An exact copy of the entries below is needed, with every picture left out.

(Images with pose keypoints)
.....
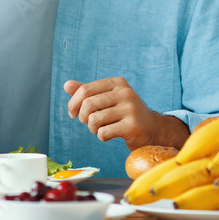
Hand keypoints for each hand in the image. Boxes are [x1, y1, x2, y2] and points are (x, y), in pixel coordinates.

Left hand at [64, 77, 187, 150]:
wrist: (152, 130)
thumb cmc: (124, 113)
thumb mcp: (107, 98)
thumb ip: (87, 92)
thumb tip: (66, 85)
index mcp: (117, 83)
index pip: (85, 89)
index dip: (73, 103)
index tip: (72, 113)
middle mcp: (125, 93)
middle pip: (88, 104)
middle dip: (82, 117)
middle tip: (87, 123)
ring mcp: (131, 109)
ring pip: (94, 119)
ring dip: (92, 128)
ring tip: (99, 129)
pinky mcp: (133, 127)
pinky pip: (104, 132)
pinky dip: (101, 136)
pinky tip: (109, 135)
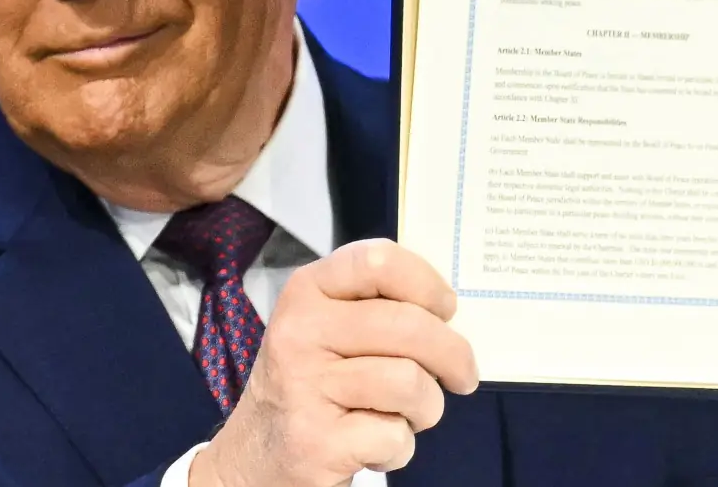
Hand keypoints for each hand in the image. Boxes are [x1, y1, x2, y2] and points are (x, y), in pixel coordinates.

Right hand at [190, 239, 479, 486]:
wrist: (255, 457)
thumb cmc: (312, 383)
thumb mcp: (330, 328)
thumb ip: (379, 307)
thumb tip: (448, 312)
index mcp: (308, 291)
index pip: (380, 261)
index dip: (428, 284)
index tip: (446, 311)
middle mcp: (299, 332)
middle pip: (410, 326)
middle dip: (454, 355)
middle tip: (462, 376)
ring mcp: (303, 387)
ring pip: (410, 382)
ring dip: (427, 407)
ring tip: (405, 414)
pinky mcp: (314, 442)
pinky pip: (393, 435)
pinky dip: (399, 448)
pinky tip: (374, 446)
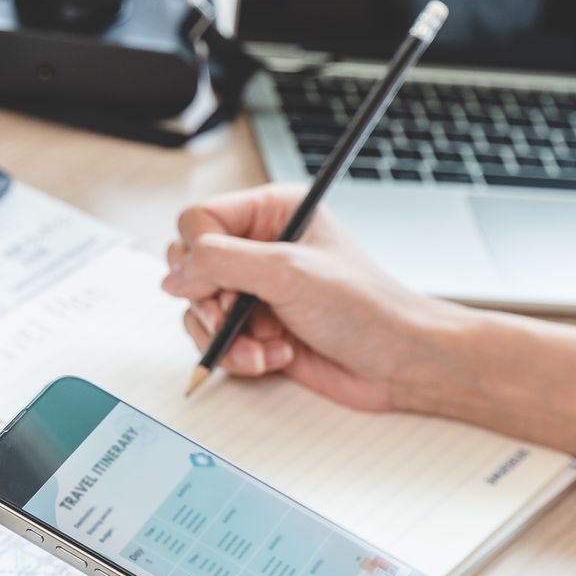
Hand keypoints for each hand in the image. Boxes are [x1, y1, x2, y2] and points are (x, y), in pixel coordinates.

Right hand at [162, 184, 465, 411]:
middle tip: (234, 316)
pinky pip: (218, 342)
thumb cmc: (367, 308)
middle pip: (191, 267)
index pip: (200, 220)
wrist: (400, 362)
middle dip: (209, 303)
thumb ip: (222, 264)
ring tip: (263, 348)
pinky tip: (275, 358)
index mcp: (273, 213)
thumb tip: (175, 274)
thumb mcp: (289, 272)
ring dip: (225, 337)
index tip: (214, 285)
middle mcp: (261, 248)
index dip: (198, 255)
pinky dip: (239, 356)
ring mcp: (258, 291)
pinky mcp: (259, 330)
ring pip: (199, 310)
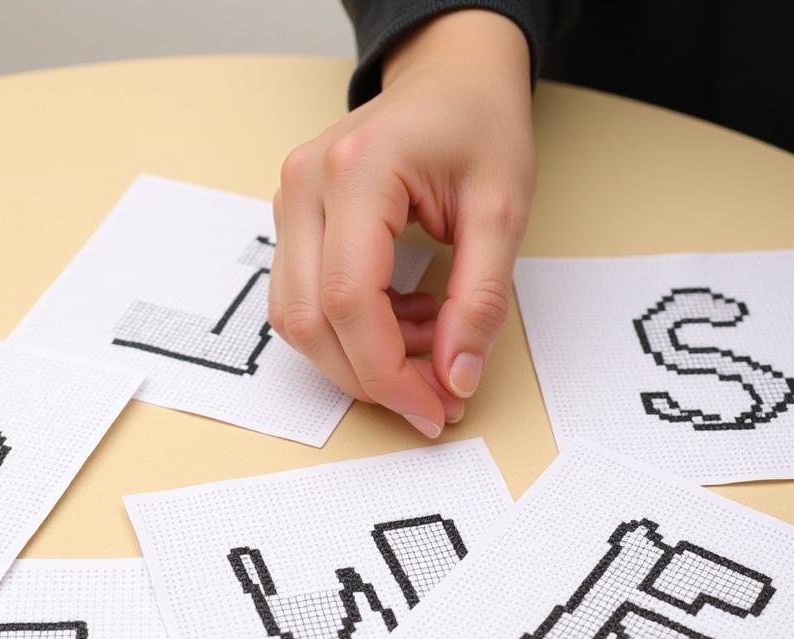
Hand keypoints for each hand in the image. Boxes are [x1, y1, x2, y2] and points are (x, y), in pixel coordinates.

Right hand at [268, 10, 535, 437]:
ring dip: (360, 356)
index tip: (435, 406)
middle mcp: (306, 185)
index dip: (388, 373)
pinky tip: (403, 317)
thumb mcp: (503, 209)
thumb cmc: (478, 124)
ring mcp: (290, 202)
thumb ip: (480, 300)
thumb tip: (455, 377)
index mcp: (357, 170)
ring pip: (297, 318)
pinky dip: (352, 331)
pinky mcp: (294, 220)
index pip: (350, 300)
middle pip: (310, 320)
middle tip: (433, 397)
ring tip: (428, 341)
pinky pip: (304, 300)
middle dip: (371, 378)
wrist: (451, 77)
.....
### Final answer
Hand keypoints for each hand in the image. Boxes are [x1, y1, x2, y2] and points are (x, y), in pixel coordinates.

Left hand at [64, 77, 187, 150]:
wrist: (152, 130)
thumb cmc: (124, 113)
thumb mcp: (107, 98)
thumb ip: (87, 92)
thumb tip: (66, 85)
index mcp: (117, 83)
index pip: (85, 89)
index dip: (73, 103)
index tip: (72, 113)
middle mcp: (125, 93)
middle pip: (88, 104)
middle dip: (82, 117)
middle tip: (87, 123)
ring mcp: (131, 109)
ring pip: (94, 119)
ring dip: (92, 128)
ring tip: (99, 129)
pinky mcp: (133, 127)
pinky pip: (104, 132)
pinky dip: (101, 136)
pinky tip: (109, 135)
Hand keypoints for each hand in the image. Boxes are [x1, y1, x2, y2] and points are (x, y), in pixel coordinates.

Right hand at [190, 239, 479, 486]:
wrist: (255, 457)
thumb cmc: (312, 383)
thumb mcp: (330, 328)
thumb ip: (379, 307)
thumb tip: (448, 312)
index mcp: (308, 291)
index pip: (380, 261)
index dip: (428, 284)
index tip: (446, 311)
middle mcp: (299, 332)
middle pip: (410, 326)
middle dip: (454, 355)
middle tip: (462, 376)
ring mcp: (303, 387)
ring pip: (410, 382)
ring dip: (427, 407)
ring tip: (405, 414)
pinky mcp: (314, 442)
pinky pip: (393, 435)
pinky dip: (399, 448)
pinky tip: (374, 446)
Hand keypoints for each hand in the image. Boxes are [x1, y1, x2, y2] and points are (x, y), in pixel coordinates.

Right hand at [162, 184, 465, 411]:
middle tip: (234, 316)
pinky pip: (218, 342)
thumb cmc: (367, 308)
middle pip: (191, 267)
index pip: (200, 220)
wrist: (400, 362)
middle dip: (209, 303)
thumb ip: (222, 264)
ring tip: (263, 348)
pinky tip: (275, 358)
index mcp: (273, 213)
thumb tip: (175, 274)
thumb mcp: (289, 272)
ring dip: (225, 337)
index tip: (214, 285)
middle mcp: (261, 248)
index dip: (198, 255)
pinky dip: (239, 356)
ring mcp: (258, 291)
pinky mcp: (259, 330)
ring pip: (199, 310)
Hand keypoints for each hand in the image. Boxes are [x1, y1, x2, y2] and points are (x, y), in pixel coordinates.

Right hand at [268, 10, 535, 437]:
ring dip: (360, 356)
index tip: (435, 406)
middle mcp: (306, 185)
index dip: (388, 373)
pinky tip: (403, 317)
thumb mcp: (503, 209)
thumb cmc: (478, 124)
ring mcp: (290, 202)
thumb ip: (480, 300)
thumb tip: (455, 377)
index mcp: (357, 170)
ring pip: (297, 318)
pinky dip: (352, 331)
pinky mcp: (294, 220)
index pip: (350, 300)
middle pip: (310, 320)
middle tip: (433, 397)
ring tip: (428, 341)
pinky pip: (304, 300)
middle dip: (371, 378)
wrist: (451, 77)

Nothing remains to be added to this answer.